■ What is required ■
Could you restate the data word for word and drop the pictures?

(Collected data)
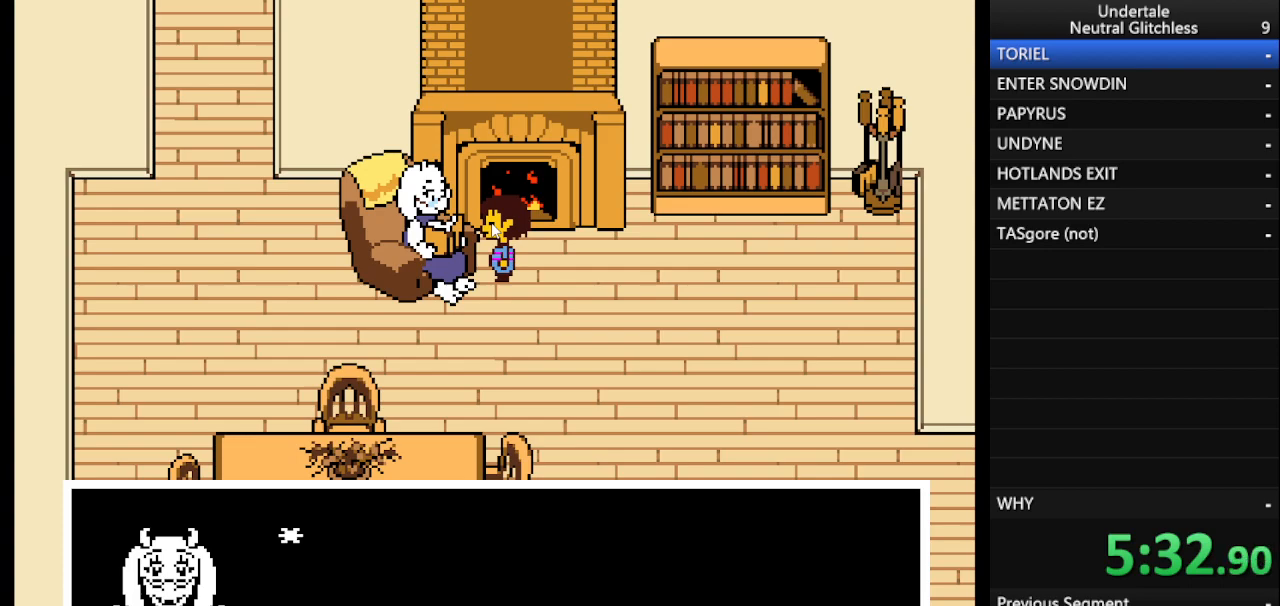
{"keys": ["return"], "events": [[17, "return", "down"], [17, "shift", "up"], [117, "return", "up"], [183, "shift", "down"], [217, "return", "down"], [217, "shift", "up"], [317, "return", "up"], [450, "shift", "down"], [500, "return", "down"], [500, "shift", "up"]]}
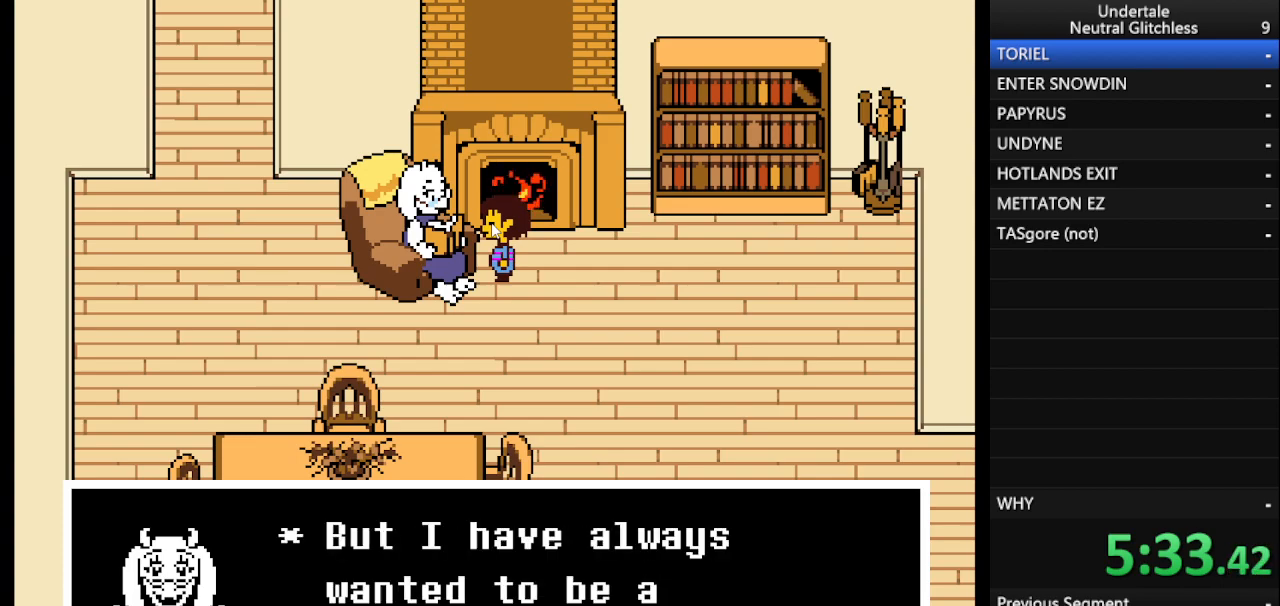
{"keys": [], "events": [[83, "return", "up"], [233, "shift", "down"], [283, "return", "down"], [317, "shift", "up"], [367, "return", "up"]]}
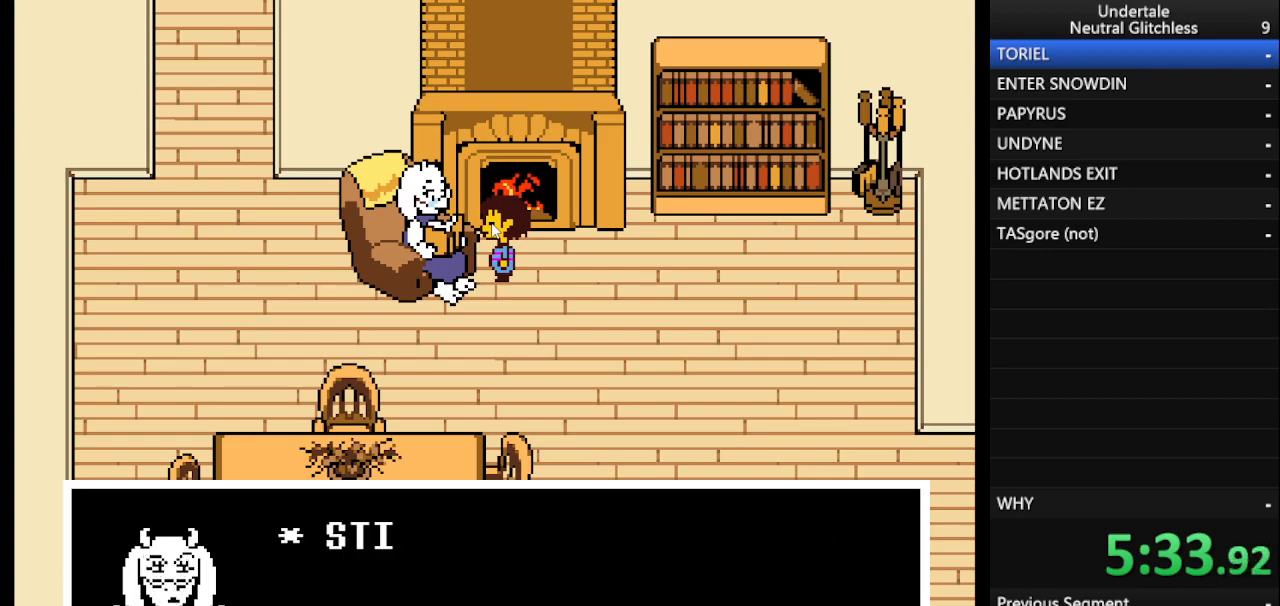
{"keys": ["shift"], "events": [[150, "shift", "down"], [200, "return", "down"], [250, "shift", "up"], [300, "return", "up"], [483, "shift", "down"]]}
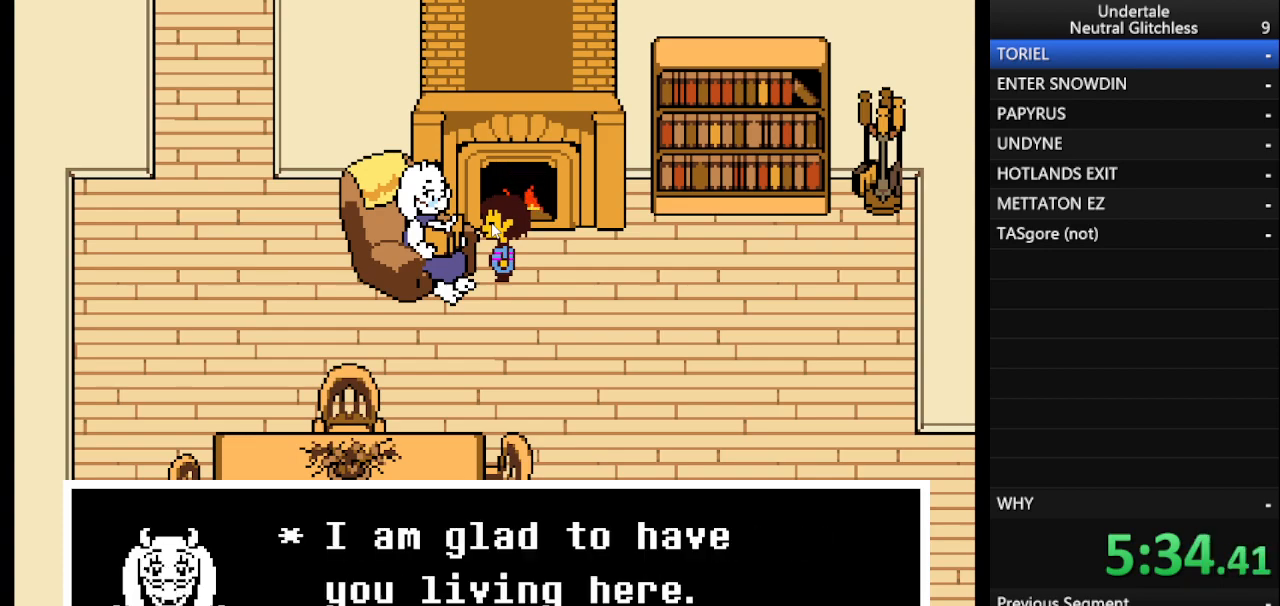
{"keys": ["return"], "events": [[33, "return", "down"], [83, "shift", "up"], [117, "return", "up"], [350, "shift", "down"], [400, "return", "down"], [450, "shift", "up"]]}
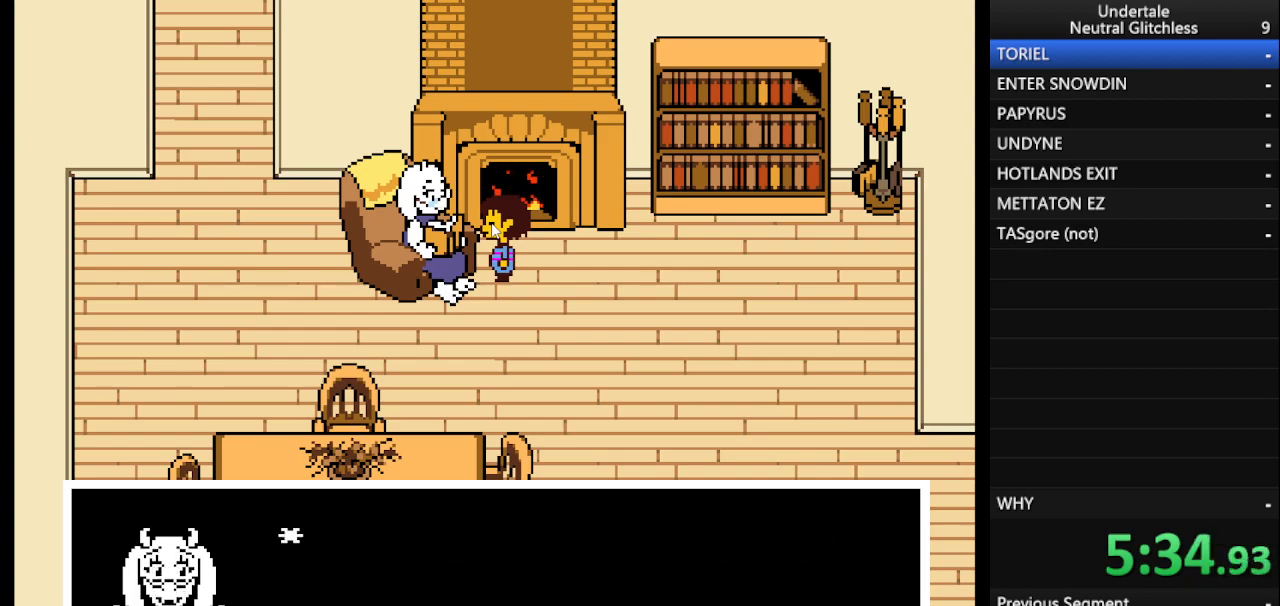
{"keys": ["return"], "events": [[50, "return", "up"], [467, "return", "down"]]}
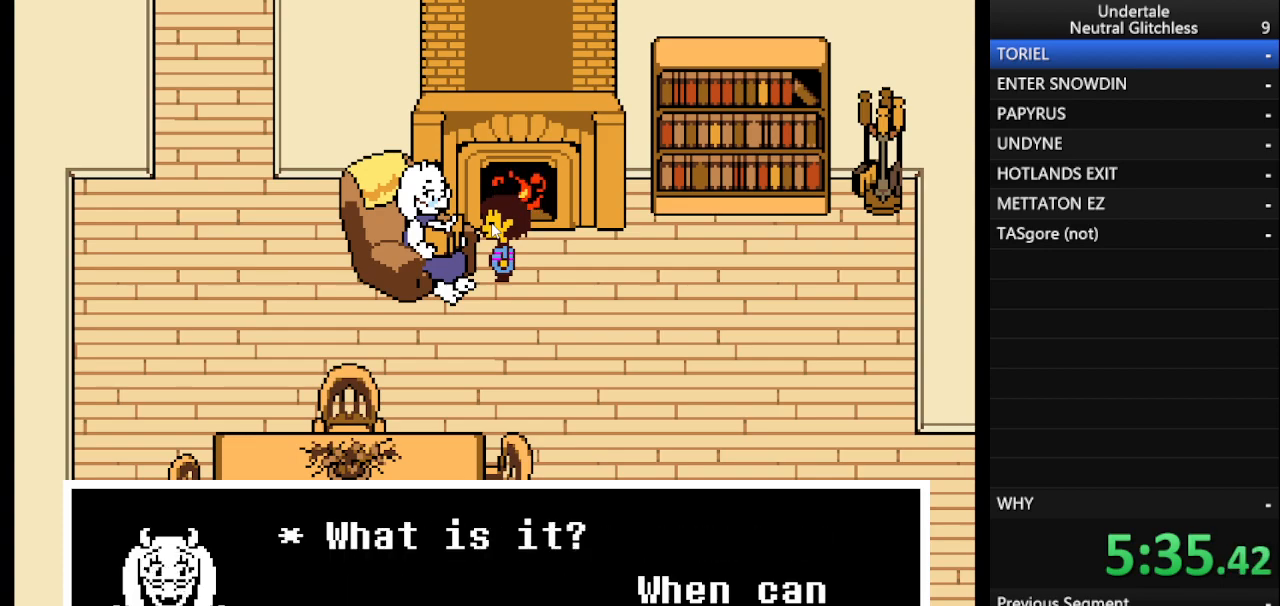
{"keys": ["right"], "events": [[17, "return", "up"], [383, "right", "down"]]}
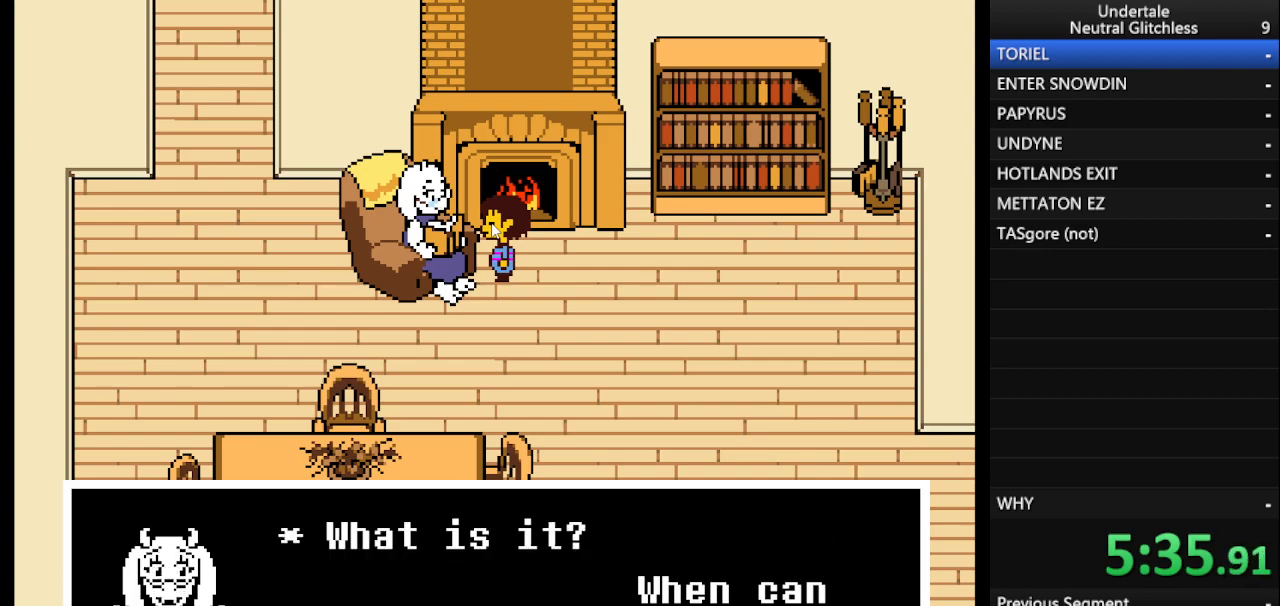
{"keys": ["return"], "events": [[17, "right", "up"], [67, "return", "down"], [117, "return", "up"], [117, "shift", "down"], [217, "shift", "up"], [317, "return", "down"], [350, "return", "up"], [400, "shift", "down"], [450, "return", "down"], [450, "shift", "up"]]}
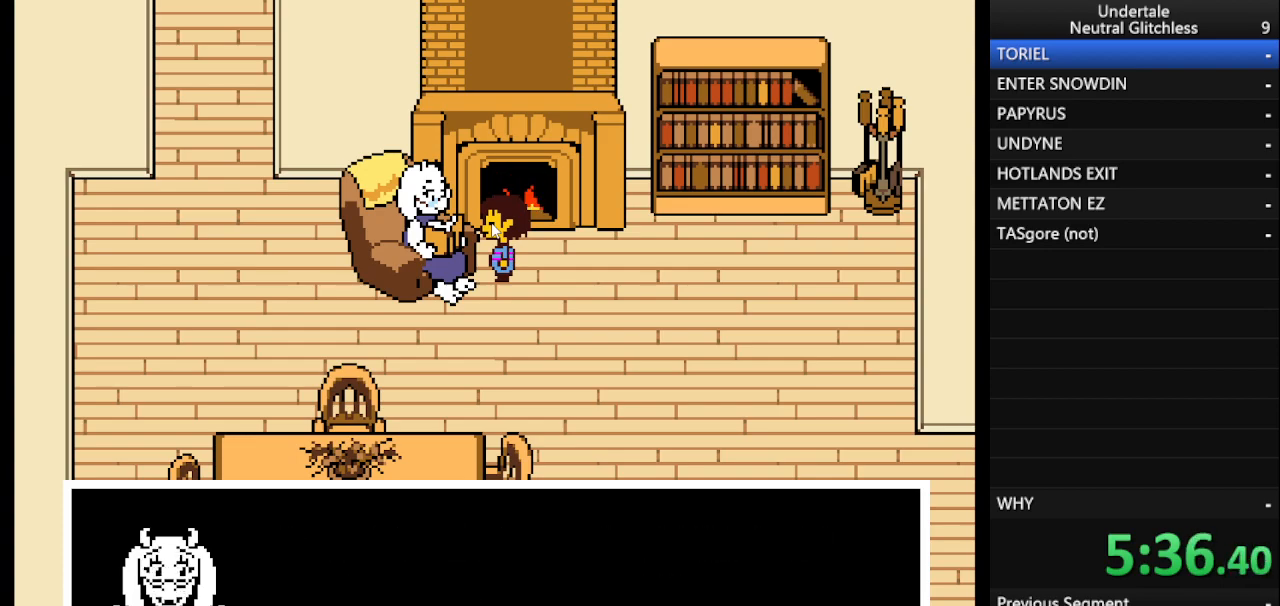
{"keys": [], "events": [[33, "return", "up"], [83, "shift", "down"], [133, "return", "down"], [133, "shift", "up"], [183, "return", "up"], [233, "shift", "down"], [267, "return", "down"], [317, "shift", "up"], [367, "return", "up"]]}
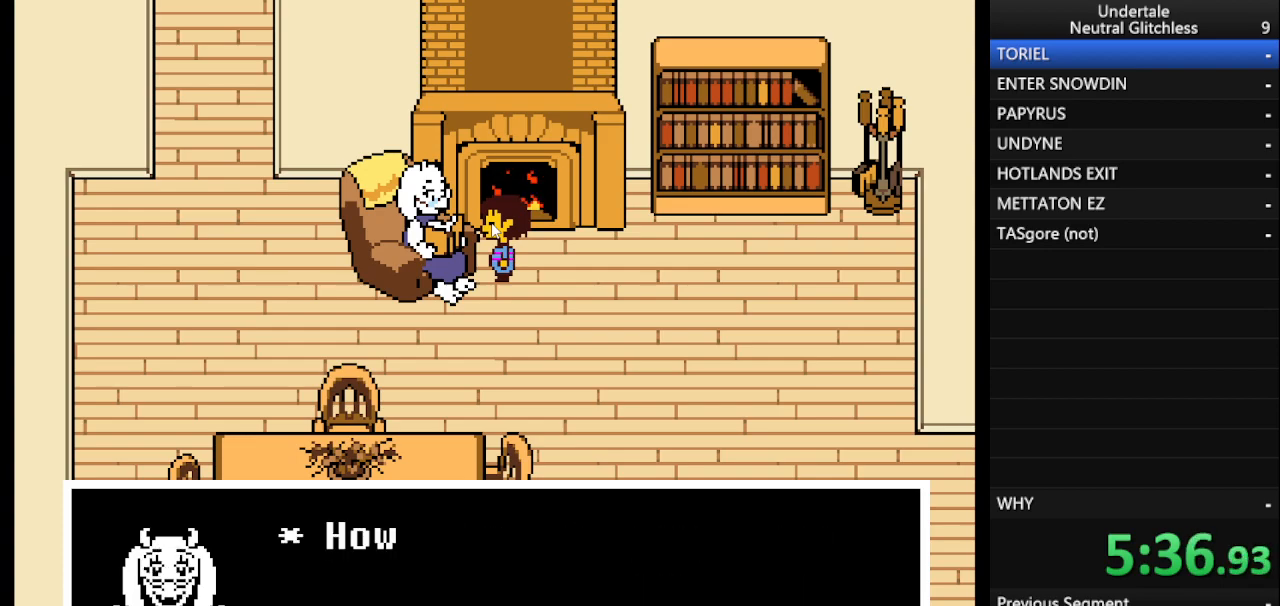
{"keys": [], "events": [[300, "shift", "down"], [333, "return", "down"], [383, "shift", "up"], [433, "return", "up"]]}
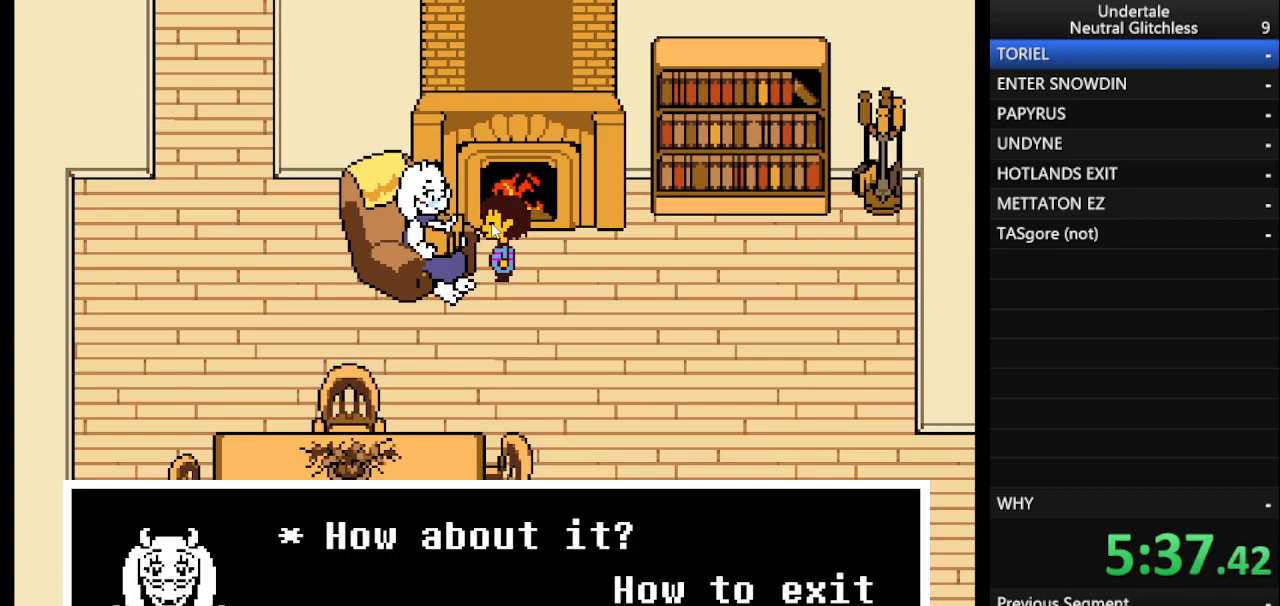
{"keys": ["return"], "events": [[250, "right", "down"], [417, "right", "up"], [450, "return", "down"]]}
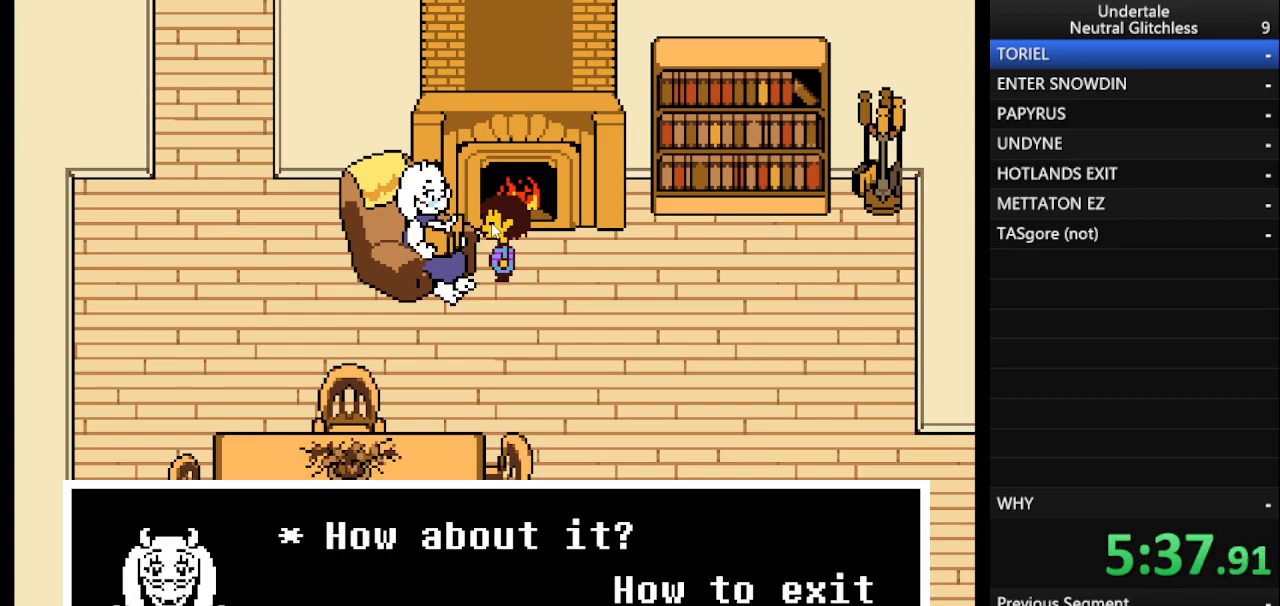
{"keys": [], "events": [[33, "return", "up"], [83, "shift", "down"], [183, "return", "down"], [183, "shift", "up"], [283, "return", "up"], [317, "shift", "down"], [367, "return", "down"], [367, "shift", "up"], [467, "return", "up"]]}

■ Answer for the task ■
{"keys": ["return"], "events": [[17, "return", "down"], [17, "shift", "up"], [117, "return", "up"], [183, "shift", "down"], [217, "return", "down"], [217, "shift", "up"], [317, "return", "up"], [450, "shift", "down"], [500, "return", "down"], [500, "shift", "up"]]}
{"keys": [], "events": [[83, "return", "up"], [233, "shift", "down"], [283, "return", "down"], [317, "shift", "up"], [367, "return", "up"]]}
{"keys": ["shift"], "events": [[150, "shift", "down"], [200, "return", "down"], [250, "shift", "up"], [300, "return", "up"], [483, "shift", "down"]]}
{"keys": ["return"], "events": [[33, "return", "down"], [83, "shift", "up"], [117, "return", "up"], [350, "shift", "down"], [400, "return", "down"], [450, "shift", "up"]]}
{"keys": ["return"], "events": [[50, "return", "up"], [467, "return", "down"]]}
{"keys": ["right"], "events": [[17, "return", "up"], [383, "right", "down"]]}
{"keys": ["return"], "events": [[17, "right", "up"], [67, "return", "down"], [117, "return", "up"], [117, "shift", "down"], [217, "shift", "up"], [317, "return", "down"], [350, "return", "up"], [400, "shift", "down"], [450, "return", "down"], [450, "shift", "up"]]}
{"keys": [], "events": [[33, "return", "up"], [83, "shift", "down"], [133, "return", "down"], [133, "shift", "up"], [183, "return", "up"], [233, "shift", "down"], [267, "return", "down"], [317, "shift", "up"], [367, "return", "up"]]}
{"keys": [], "events": [[300, "shift", "down"], [333, "return", "down"], [383, "shift", "up"], [433, "return", "up"]]}
{"keys": ["return"], "events": [[250, "right", "down"], [417, "right", "up"], [450, "return", "down"]]}
{"keys": [], "events": [[33, "return", "up"], [83, "shift", "down"], [183, "return", "down"], [183, "shift", "up"], [283, "return", "up"], [317, "shift", "down"], [367, "return", "down"], [367, "shift", "up"], [467, "return", "up"]]}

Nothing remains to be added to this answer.